Speaking of income, remember how Karen and Sylvester made about $ 50,000 in 2019 through their blog and Instagram?
In 2020, her brand made gross profits of nearly $ 318,000.
"The money just came in," says Karen, "sometimes I don't even understand how it happened."
"I should have invested the money"
The Akpans used this income to tackle their student loans. At the end of 2020, they paid out New Year's Eve balance of about $ 40,000 and Karen's $ 69,000.
While she was looking forward to repaying those loans, Karen had concerns – and still does. “I should have invested the money,” she says.
When her family paid off their loans, Karen says she was just beginning to learn about money. Now that she knows more, she says she put much of her earnings in a brokerage account while making incremental loan payments.
To be fair, the decision to pay off student loans or invest in is a difficult one. It pays to compare the interest rates on your loans to what an investment would yield, among other things.
"I now stand up for everyone"
These days, the Akpans continue to make money from Instagram, homeschooling, and local RV travel wherever the weather is best. You spent the colder months in Florida and worked your way up the east coast this summer. (When NerdWallet connected with Karen in July, the family was in Maryland.)
The Akpans also try to travel internationally once a month, partly depending on the cheap tickets they can get. Your next big trip is to Kenya.
The family also pays debts. Last summer, they paid off their $ 6,500 car loan. And just recently, they paid the remaining $ 18,103 they owed on their timeshare and $ 5,527 they owed the Internal Revenue Service. Next, they negotiate a withdrawal amount for some credit card debt.
If Karen has regretted not investing last winter, now she and her family are doing all they can to plan for the future. Karen and Sylvester regularly contribute to broker accounts, as well as Roth IRA and 401 (k) accounts. Aiden is also on the payroll with his own IRA.
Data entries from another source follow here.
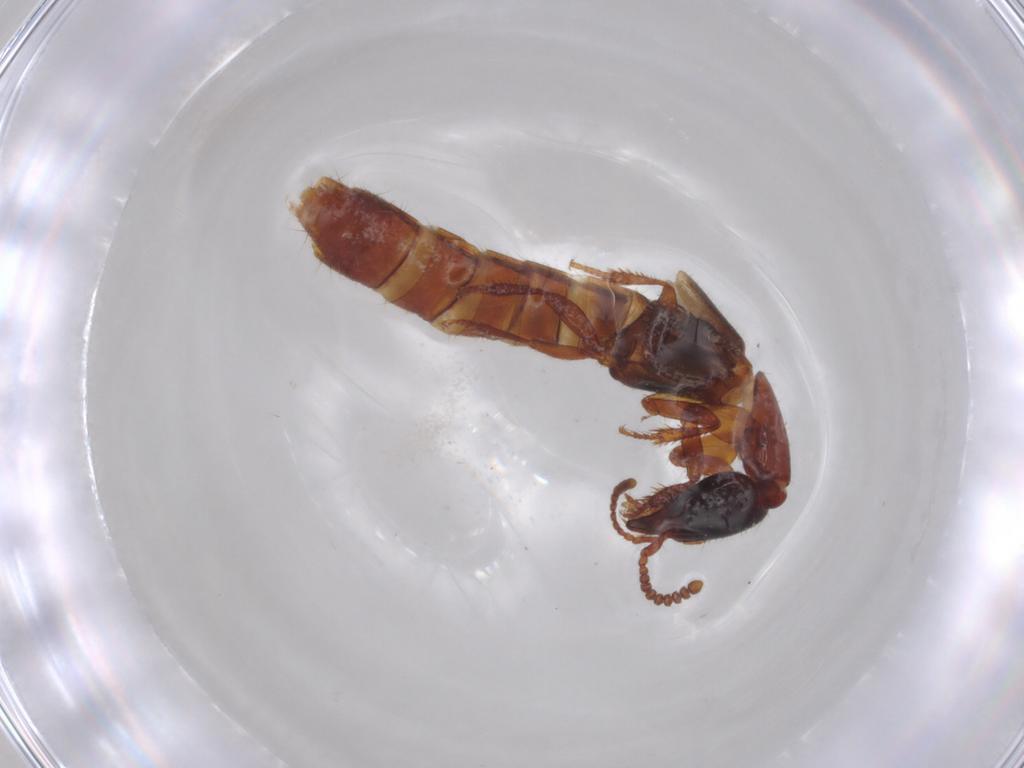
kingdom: Animalia
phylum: Arthropoda
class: Insecta
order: Coleoptera
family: Staphylinidae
Aiden receives more than just a pension – he also receives information. His mother moved to the United States from Cameroon alone at the age of 14 and had no opportunity to learn about personal finance while living with an extended family. So she makes sure that her son is informed. "If you ask him what an index fund is, he could explain it to you," says Karen.
How To Get Rid Of Your Own Debt
Housing usually eats up a large part of the household budget. That was certainly the case with Karen, who says that she and her family used to be "poor". Although she doesn't recommend RV life to everyone, Karen suggests looking for ways to cut housing costs. For example, could siblings share a room in a smaller house? Is there an area with a lower cost of living to explore?
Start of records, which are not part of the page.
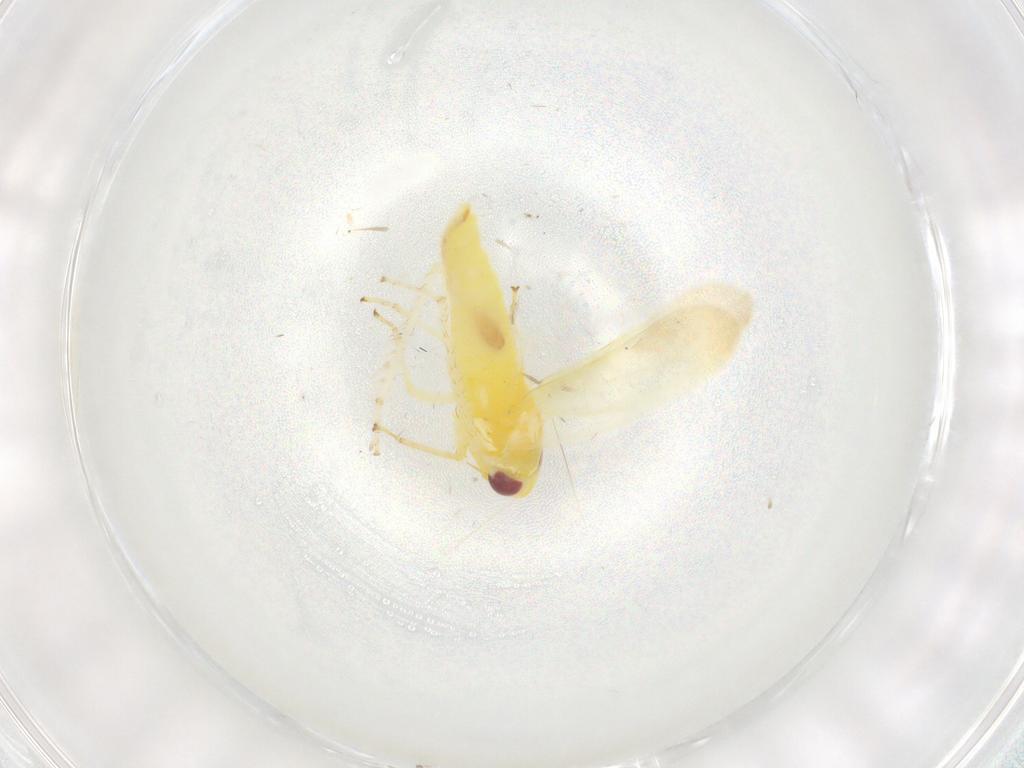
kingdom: Animalia
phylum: Arthropoda
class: Insecta
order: Hemiptera
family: Cicadellidae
Not everyone will be able to reduce or multiply their income. When faced with debt, consider one of these strategies:
Debt snowball: Pay off your smallest debts first while paying the minimums on other debts. Then move on to your next smallest debt, and so on.
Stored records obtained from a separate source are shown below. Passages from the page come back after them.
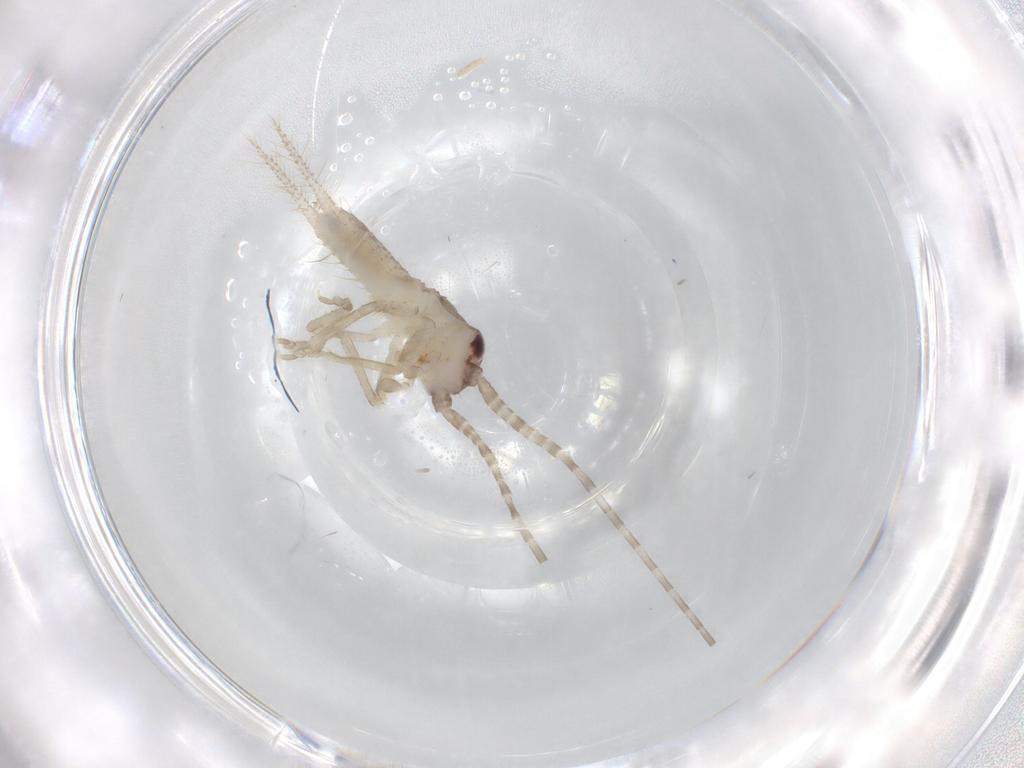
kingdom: Animalia
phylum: Arthropoda
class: Insecta
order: Orthoptera
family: Gryllidae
Debt avalanche: Pay off the highest interest rate debt first while paying minimums for the others. Then pay the debt at the next higher interest rate.
Keeping an emergency fund can also help prevent you from taking on additional debt when you face large, unexpected expenses. Try starting with $ 500 in a savings account. Ideally, you will contribute regularly to cover the cost of living for three to six months.
One final piece of advice to navigate the ups and downs of debt settlement: "Have mercy and take it easy," says Karen. "Do what you can and forgive yourself for the mistakes you made."